I gotta talk about Teresa

Two things to start off: 1. I’m sure this topic has been talked about before, I just wanted to share my thoughts on it and see if anyone else felt the same way. 2. Spoilers will be about all three of the main books as well as The Fever Code prequel.

With that being said, Teresa has turned me into a freaking rollercoaster of emotion. I’ve binge read all four of those books over the course of the last two weeks.

This whole series feels like one big deception, nothing you know or think you know is as it seems. I know that’s the intention, but with any series like that you need a couple of anchors to keep people grounded. Things or people that keep the viewer/reader coming back as a sort of rock of information.

In the first book Thomas is obviously the main anchor despite his past being somewhat mysterious and perhaps devious. Along with that you get the idea that Minho, Newt, and Teresa are rocks as well, just maybe not as much. I leave Alby out because he always had something going on that made me wary of him. Back to Teresa. She’s instantly set up as having a connection to our main rock and they sort of lean on each other throughout the book. Then she helps save everyone to get them out of the maze. There’s also an emotional connection between her and Thomas. All of that sets her up to be a character that we can really trust as readers, another anchor of the series.

Book two takes a definite turn in the beginning. She’s separated, her title is the betrayer, Thomas is supposed to be killed by Group B, etc. Regardless of that, she still seems to be an anchor. Thomas is left reeling with her loss and you can’t help but feel the same way. Then when you finally see her in that shack outside of the city, you finally get some “clarity.” She claims she’s resisting WICKED, she kisses Thomas, and she tries to be helpful. Even when she shows up with Group B, kidnaps Thomas, and beats the snot out of him, you still think she’s on his side because of what she did and said in the shack. Finally she kidnaps him for the second time, Aris and her beat him up, make out, etc etc. It honestly made me really angry, I felt like I had been betrayed because she seemed like someone I could count on to help Thomas. I had to stop reading for a bit because I was so upset. Then I come back and Teresa is trying to make it all better, trying to convince Thomas it was for his own good. Thomas couldn’t trust her and neither could I. It was really depressing. I pretty much despised her for the rest of the book.

Then book three had to come around and throw a wrench in my emotions again.

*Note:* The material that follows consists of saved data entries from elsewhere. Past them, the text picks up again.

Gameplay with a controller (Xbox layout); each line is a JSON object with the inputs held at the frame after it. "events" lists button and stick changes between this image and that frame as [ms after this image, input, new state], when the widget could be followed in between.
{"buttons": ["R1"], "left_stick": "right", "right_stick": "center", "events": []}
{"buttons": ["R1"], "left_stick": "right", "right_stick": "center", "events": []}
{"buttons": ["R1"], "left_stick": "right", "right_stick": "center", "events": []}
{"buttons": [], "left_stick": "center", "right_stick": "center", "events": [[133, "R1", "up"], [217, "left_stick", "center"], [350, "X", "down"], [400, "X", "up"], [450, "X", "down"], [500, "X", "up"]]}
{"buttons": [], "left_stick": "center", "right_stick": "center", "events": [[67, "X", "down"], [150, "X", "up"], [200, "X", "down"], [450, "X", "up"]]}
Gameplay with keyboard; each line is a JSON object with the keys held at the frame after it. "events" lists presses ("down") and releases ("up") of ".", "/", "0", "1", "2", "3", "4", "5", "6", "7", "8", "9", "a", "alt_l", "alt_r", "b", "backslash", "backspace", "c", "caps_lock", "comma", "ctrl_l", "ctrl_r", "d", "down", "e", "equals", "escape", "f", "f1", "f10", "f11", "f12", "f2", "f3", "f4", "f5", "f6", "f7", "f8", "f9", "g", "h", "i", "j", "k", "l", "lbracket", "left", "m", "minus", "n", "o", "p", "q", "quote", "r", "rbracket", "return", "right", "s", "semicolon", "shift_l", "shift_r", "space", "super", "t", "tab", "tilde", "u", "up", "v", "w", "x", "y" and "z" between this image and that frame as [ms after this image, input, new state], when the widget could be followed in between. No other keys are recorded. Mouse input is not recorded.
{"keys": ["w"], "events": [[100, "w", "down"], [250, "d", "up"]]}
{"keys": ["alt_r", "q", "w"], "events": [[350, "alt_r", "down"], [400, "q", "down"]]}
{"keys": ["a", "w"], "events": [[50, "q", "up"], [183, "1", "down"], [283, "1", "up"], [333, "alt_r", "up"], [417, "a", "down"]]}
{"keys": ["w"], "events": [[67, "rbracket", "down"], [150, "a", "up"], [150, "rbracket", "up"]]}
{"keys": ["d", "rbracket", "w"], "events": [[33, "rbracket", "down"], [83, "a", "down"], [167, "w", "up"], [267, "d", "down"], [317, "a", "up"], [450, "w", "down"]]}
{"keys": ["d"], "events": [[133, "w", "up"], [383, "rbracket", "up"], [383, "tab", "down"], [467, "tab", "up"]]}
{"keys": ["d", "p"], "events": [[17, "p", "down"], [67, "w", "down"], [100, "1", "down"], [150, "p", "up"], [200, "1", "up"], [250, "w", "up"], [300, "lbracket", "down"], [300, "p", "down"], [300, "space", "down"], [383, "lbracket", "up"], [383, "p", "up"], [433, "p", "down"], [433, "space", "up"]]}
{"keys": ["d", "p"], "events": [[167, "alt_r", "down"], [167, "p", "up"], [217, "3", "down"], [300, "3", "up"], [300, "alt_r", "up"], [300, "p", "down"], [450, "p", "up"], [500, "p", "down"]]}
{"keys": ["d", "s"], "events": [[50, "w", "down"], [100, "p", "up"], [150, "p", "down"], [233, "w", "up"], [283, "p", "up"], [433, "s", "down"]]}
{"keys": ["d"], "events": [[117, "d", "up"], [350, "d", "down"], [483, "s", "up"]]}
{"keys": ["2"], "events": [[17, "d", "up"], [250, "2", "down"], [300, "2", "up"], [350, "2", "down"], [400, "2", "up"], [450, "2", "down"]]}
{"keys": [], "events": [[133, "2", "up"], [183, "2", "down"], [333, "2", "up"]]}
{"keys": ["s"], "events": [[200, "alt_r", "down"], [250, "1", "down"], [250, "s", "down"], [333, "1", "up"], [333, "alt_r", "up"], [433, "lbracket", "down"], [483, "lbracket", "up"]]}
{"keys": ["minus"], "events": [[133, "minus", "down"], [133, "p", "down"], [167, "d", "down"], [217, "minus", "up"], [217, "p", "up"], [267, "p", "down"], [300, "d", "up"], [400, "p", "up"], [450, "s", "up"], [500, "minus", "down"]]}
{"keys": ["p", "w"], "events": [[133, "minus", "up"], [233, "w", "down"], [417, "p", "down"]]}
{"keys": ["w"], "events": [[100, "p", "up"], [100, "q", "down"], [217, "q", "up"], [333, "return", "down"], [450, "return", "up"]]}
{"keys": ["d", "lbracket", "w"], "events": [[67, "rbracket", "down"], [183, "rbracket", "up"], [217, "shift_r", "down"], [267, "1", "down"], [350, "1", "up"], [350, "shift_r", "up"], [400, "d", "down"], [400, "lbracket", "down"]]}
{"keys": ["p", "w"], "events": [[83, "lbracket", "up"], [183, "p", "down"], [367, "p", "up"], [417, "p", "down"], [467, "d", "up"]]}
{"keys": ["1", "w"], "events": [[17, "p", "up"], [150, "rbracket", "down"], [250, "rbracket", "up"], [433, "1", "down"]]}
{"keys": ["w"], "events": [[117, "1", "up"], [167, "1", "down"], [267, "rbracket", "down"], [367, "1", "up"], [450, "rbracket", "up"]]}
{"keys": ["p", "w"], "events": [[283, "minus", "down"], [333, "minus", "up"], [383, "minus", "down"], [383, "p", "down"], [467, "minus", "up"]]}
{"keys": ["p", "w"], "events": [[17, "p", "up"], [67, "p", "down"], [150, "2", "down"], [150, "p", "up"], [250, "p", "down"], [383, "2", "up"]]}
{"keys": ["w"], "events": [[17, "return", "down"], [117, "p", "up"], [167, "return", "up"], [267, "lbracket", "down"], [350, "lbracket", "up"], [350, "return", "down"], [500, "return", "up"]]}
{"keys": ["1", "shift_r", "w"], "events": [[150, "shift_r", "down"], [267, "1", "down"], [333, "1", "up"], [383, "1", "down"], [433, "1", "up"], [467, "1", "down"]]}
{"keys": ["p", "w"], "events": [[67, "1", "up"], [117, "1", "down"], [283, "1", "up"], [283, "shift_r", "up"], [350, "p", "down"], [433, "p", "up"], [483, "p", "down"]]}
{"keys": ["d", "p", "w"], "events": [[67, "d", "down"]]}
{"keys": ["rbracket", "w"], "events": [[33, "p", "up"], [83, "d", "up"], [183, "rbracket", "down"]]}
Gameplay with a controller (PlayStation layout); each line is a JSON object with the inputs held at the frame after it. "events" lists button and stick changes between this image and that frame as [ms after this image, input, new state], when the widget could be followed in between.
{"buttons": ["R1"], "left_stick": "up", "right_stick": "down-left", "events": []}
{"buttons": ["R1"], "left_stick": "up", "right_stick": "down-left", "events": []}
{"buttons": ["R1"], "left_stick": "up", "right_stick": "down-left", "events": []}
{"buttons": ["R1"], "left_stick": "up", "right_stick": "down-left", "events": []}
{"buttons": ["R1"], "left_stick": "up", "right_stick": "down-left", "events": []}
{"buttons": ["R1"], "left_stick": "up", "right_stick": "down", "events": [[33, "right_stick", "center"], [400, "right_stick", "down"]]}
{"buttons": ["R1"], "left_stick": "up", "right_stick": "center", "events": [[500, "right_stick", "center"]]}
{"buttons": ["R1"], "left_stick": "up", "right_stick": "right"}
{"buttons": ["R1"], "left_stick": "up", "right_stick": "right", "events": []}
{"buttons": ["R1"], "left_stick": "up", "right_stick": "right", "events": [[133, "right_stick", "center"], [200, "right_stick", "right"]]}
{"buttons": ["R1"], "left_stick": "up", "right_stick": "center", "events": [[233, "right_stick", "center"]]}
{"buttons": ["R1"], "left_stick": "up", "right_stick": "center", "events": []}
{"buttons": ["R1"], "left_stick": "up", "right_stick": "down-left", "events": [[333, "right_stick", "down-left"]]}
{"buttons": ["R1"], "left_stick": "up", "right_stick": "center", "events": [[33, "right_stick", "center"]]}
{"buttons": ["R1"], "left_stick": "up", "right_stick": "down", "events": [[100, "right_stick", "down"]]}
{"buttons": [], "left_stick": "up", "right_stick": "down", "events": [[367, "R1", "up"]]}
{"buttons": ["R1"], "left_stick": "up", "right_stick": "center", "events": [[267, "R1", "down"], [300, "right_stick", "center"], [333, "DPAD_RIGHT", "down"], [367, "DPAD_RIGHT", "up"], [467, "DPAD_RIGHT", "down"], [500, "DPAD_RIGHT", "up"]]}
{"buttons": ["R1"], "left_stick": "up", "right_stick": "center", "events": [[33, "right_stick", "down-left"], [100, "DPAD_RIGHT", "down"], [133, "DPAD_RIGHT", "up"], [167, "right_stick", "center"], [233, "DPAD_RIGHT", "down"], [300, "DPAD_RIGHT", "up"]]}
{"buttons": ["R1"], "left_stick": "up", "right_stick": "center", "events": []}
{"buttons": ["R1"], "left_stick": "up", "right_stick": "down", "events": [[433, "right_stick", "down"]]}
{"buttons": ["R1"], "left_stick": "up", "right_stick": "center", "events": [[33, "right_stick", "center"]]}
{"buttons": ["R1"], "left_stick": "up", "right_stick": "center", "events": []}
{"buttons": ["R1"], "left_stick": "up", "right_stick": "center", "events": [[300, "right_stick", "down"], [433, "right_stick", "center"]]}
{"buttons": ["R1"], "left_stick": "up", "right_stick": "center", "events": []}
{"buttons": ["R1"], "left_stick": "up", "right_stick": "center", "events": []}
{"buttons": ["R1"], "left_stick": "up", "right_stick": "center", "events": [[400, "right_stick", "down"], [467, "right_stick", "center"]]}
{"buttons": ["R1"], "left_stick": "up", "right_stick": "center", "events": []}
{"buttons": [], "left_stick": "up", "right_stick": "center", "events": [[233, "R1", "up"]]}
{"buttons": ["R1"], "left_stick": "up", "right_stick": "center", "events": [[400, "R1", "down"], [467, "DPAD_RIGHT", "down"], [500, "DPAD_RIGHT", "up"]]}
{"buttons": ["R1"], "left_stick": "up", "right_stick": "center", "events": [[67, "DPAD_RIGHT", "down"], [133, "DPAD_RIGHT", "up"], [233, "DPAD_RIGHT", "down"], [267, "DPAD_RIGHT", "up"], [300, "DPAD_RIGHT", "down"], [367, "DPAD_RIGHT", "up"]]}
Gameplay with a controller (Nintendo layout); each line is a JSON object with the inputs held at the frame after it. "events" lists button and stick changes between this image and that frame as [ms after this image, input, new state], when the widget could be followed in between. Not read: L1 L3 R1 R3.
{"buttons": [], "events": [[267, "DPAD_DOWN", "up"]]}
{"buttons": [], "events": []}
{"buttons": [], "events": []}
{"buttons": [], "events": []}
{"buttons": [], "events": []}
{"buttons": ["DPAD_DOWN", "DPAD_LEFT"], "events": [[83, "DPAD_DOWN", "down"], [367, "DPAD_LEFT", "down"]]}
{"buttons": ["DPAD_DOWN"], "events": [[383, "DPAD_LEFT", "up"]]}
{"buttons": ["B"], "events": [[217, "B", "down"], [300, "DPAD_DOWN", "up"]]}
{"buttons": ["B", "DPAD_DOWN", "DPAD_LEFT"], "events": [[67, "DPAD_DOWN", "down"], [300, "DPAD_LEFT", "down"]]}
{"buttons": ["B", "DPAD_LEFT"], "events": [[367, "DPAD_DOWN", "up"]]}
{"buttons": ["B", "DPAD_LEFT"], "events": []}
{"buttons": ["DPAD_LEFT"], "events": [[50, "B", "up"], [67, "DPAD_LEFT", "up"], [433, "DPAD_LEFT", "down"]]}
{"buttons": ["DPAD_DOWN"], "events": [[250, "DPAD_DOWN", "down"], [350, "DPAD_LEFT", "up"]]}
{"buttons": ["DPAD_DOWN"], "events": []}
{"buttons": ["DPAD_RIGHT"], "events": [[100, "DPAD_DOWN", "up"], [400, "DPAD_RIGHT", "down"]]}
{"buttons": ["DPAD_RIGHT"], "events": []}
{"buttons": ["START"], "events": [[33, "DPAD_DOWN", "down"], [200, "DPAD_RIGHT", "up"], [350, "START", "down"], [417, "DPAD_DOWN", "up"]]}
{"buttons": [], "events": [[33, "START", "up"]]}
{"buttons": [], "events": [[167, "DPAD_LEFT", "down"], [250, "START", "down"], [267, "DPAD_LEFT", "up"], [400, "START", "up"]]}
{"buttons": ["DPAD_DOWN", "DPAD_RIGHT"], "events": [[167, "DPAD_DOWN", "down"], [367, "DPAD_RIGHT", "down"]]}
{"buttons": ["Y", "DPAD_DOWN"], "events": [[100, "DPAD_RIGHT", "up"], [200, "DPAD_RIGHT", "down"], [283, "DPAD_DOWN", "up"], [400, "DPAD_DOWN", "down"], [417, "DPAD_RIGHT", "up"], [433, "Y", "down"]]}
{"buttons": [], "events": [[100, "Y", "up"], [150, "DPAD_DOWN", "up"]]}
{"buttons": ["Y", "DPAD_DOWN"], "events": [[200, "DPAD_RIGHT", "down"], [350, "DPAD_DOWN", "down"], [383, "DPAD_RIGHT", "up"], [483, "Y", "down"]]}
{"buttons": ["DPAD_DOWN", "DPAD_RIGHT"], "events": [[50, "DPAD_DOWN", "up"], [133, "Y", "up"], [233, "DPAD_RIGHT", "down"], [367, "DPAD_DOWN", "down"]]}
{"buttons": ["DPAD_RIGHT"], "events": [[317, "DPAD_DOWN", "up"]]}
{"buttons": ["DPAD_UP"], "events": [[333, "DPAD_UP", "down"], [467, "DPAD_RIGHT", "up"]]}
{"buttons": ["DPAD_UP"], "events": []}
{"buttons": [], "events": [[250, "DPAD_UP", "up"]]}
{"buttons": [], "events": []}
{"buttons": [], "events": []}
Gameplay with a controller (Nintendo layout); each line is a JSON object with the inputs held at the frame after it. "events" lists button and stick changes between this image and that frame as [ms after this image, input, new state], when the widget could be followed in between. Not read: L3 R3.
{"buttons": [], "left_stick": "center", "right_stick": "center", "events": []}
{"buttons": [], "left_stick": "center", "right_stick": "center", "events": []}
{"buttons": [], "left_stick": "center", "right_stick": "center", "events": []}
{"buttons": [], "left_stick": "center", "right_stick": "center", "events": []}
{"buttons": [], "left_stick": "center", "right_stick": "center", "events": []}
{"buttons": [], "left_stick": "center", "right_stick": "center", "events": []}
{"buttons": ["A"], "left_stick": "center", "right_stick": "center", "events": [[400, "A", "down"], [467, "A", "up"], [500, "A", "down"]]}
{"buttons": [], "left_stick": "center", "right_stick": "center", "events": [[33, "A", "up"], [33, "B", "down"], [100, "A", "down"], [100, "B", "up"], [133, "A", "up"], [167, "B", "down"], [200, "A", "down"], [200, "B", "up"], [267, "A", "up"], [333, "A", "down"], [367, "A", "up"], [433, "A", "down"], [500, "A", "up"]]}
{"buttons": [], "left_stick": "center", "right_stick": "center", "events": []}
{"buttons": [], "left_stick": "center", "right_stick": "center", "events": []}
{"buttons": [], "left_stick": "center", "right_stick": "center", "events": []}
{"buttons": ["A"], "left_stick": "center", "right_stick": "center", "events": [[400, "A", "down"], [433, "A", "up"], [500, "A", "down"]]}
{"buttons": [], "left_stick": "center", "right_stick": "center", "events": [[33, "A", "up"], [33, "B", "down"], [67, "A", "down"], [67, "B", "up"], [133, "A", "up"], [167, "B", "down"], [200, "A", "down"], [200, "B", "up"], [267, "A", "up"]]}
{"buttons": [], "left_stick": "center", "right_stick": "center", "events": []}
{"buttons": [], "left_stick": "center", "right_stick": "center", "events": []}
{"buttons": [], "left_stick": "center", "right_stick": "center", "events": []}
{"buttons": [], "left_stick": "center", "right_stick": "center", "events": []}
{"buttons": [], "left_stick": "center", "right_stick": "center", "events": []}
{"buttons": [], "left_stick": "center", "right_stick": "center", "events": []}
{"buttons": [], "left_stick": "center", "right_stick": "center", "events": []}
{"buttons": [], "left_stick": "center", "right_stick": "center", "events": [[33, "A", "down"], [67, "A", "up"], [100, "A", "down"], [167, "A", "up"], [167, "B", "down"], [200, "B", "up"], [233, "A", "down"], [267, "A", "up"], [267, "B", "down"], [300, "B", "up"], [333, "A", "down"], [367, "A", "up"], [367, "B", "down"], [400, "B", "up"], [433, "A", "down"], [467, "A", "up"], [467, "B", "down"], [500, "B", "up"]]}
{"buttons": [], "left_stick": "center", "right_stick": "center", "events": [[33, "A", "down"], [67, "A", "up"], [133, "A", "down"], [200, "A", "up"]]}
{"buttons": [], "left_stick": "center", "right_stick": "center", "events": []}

She’s not trusted by anyone for the entire book, rightly so. But Thomas’s attachment to her and his desire to want to make things right really resonated with me. I slowly let myself believe that maybe she was good, and that she just made a mistake. And then at the very end she dies. Her death and the conversation about it took up like three paragraphs. I again found myself really upset, but more sad this time. I felt like she had sort of been getting better, finally redeemed herself for what she did in book two, and then her death is so sudden, so quick, and so emotionless. It was heartbreaking. You also realize that she would have been the final candidate if she had actually rebelled against WICKED and refused to kidnap Thomas. It made her situation that much sadder. She had gone through all of that heartache, put everyone else through all of that pain, and she could’ve avoided it the whole time. All my anger was just replaced by this deep sadness.

Finally that brings us to the prequel book, The Fever Code. I started out really struggling to read about Teresa. It was hard to spend more time with her after knowing what would happen in the other books. Then for a little while I forgot all about the other books and I just enjoyed the jokes and the jabs between her and Thomas, and it made me happy again. A sort of blissful ignorance to the rest of the series for a while. And then as I neared the end I was forced to remember what would happen in the other three books, and it brought all of that sadness back. But it was no longer anger or sadness because of what she had done, it was sadness at the fact that she would have to go through it.

Teresa might be my least favorite character out of any series I’ve read, and that’s exactly what makes her my favorite.